Cristiane cita o exemplo do vídeo “The digital story of nativity”, um compêndio bem-humorado das possibilidades das novas narrativas. O filme o faz de forma despretensiosa, ao visitar a história mais recontada do Ocidente, o nascimento de Cristo, com ferramentas como SMS (o anúncio do anjo Gabriel a Maria), e-mail (Maria para José: “Precisamos conversar”), geolocalização (ao traçar a rota de Nazaré a Belém, “evitando romanos”), Foursquare (na busca por hospedagem), comércio virtual (os Reis Magos escolhendo presentes).
— Ainda existem muitos caminhos a se explorar — acredita Cristiane. — Já há contos feitos totalmente com emoticons. Usando recursos de geolocalização você pode reescrever “A volta ao mundo em 80 dias”, ou fazer algo como o “De onde vieram os homens que beijei” (no qual a autora Julia Debasse marca no Google Maps os tais homens e relata seu encontro com eles). E gosto da ideia da realidade aumentada (as imagens e palavras de uma folha de papel captadas por uma câmera “ganham vida” na tela do computador), porque ela não prescinde do papel, você precisa voltar a ele. É um diálogo entre papel e tela, real e virtual não aparecem separados por um muro. Está no YouTube uma ótima edição nesse formato de “Dr. Jekyll and Mr. Hyde”.

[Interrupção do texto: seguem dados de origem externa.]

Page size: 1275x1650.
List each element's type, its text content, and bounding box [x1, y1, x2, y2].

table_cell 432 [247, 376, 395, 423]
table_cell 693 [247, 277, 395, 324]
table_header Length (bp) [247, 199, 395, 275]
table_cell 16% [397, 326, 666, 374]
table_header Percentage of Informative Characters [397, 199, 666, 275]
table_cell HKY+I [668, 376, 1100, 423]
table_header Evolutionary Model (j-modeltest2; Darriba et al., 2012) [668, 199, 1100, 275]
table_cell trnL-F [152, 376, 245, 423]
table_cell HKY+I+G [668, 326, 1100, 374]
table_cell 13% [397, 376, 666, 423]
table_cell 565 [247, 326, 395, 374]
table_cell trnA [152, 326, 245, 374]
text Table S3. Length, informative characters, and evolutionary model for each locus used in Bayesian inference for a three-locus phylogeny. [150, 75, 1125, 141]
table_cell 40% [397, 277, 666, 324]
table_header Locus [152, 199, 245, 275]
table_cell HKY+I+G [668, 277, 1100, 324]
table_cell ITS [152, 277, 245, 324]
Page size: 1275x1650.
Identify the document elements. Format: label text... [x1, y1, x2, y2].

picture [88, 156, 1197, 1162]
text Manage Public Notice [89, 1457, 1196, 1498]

Clássicos como matéria-prima
A revisita de clássicos em novas formas narrativas é recorrente — em mais um exemplo, “Frankenstein”, de Mary Shelley, ganhou uma versão em aplicativo para iPad e iPhone —, talvez como forma de pisar em terreno seguro no conteúdo para se poder experimentar na forma. Mesmo quando não são diretamente relidos, os clássicos são requisitados como matéria-prima de remixes literários, corta e cola inerente à cultura digital aproveitado em sites como MixLit.
Os games são outro espaço no qual as narrativas digitais vêm se desenvolvendo com originalidade — o espaço de excelência, na visão da pesquisadora americana Janet Murray, autora de “Hamlet no Holodeck: o futuro da narrativa no ciberespaço”.
— O “Façade” é o primeiro game literário, permitido pela tecnologia dos chatbots (ferramentas capazes de dialogar, simulando humanos) — cita Cristiane. — Nele, você é envolvido numa situação-limite com um casal e a história se desenvolve conforme suas reações.
Coordenador do CTS Game Studies da Fundação Getúlio Vargas, Arthur Protasio nota que essas experiências narrativas dos jogos, em casos radicais, vão além — ou aquém — dos diálogos:
— No “Journey”, a história é construída enquanto você segue seu caminho para uma montanha. Você encontra outros jogadores no trajeto, que podem só cruzar com você ou acompanhá-lo. Mas não há diálogo, sua comunicação com eles se dá no silêncio. É uma experiência profundamente contemplativa, numa linguagem extremamente nova, contemporânea.